Your objective
At the line with "pinky mcp: (716, 149)", start copying; carry on through the last line of the material below, exactly as written, and stop there.

Source material
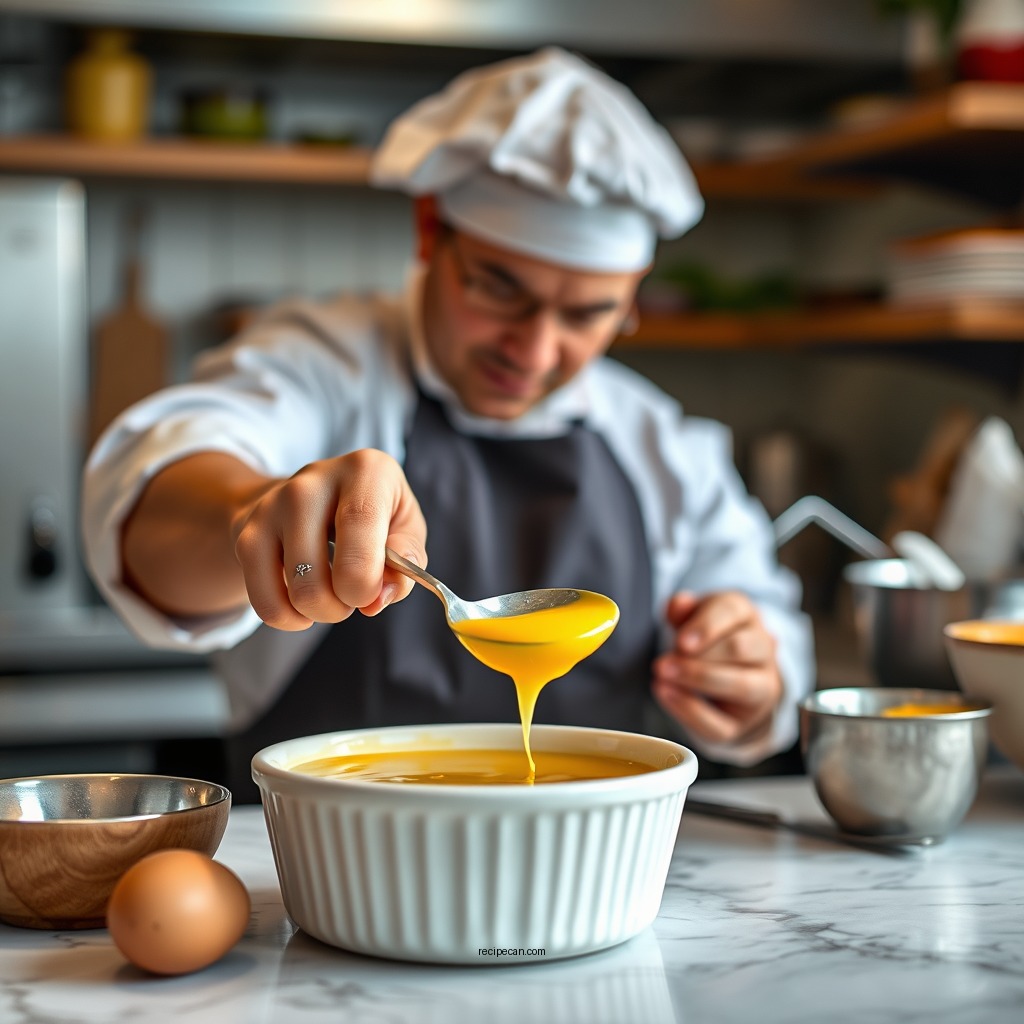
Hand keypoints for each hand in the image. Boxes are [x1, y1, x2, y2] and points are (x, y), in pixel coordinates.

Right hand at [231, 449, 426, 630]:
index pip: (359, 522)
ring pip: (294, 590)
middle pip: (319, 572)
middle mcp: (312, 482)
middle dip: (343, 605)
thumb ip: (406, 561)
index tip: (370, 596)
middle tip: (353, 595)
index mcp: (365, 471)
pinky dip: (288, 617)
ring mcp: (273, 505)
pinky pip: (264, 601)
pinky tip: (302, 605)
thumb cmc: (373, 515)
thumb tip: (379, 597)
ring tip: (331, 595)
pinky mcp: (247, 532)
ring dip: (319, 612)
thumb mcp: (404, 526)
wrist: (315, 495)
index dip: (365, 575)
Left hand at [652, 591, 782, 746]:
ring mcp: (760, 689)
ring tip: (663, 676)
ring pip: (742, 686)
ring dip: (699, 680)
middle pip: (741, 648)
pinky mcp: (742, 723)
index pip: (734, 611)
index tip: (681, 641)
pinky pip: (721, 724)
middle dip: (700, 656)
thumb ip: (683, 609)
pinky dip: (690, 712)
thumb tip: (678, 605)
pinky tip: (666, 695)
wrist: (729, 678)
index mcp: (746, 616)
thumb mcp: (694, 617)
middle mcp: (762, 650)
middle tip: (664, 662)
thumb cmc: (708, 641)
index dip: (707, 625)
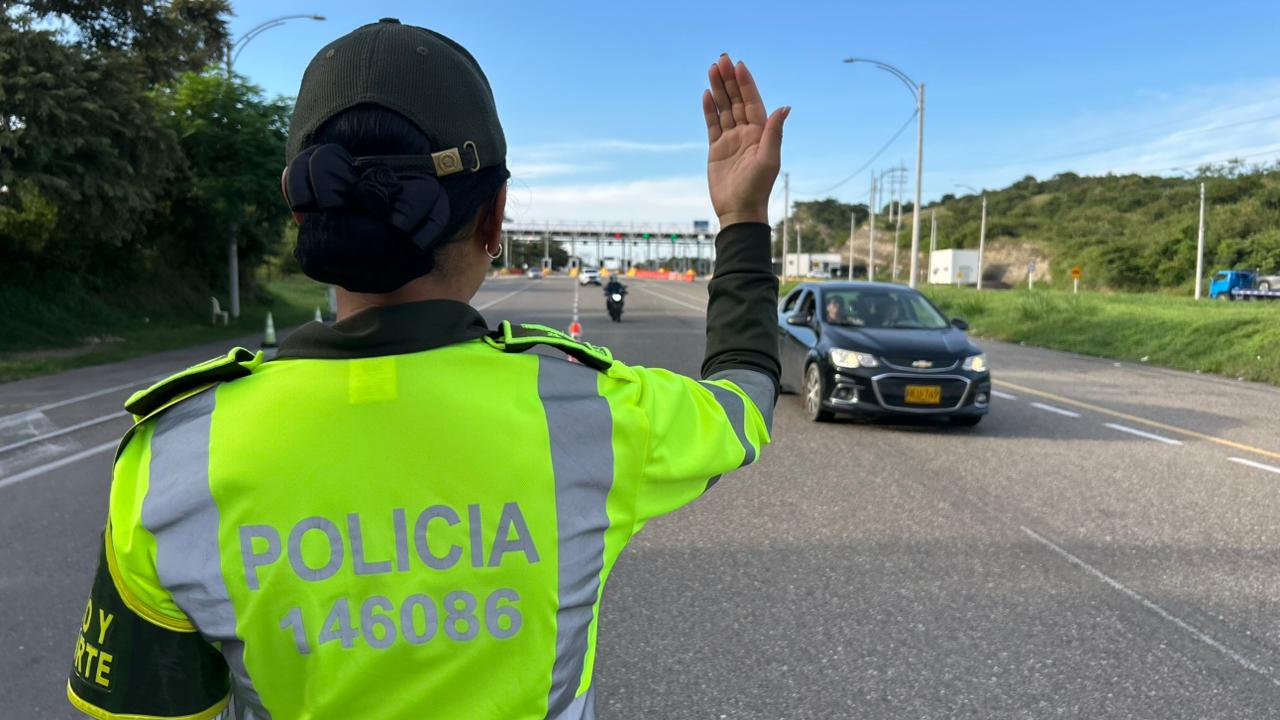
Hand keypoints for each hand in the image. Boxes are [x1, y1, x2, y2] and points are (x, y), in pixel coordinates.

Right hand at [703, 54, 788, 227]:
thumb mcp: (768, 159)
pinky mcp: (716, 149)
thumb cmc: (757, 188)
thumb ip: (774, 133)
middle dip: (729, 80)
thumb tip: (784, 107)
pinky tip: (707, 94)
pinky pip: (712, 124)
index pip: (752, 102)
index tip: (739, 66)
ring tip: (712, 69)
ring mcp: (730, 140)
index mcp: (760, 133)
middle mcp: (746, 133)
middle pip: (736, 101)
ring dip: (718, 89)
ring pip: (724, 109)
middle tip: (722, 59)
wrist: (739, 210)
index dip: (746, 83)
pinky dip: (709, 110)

Solution
pinky mcp: (716, 149)
thumb cmc: (757, 188)
thumb ip: (774, 133)
middle dip: (729, 80)
thumb tip: (784, 107)
pinky tip: (707, 94)
pinky pip: (712, 124)
index pip: (752, 102)
index tip: (739, 66)
ring tip: (712, 69)
ring mcp: (730, 140)
index mcp: (760, 133)
middle mcp: (746, 133)
middle pip: (736, 101)
ring dip: (718, 89)
ring pip: (724, 109)
middle tip: (722, 59)
wrist: (739, 210)
index dip: (746, 83)
pinky dip: (709, 110)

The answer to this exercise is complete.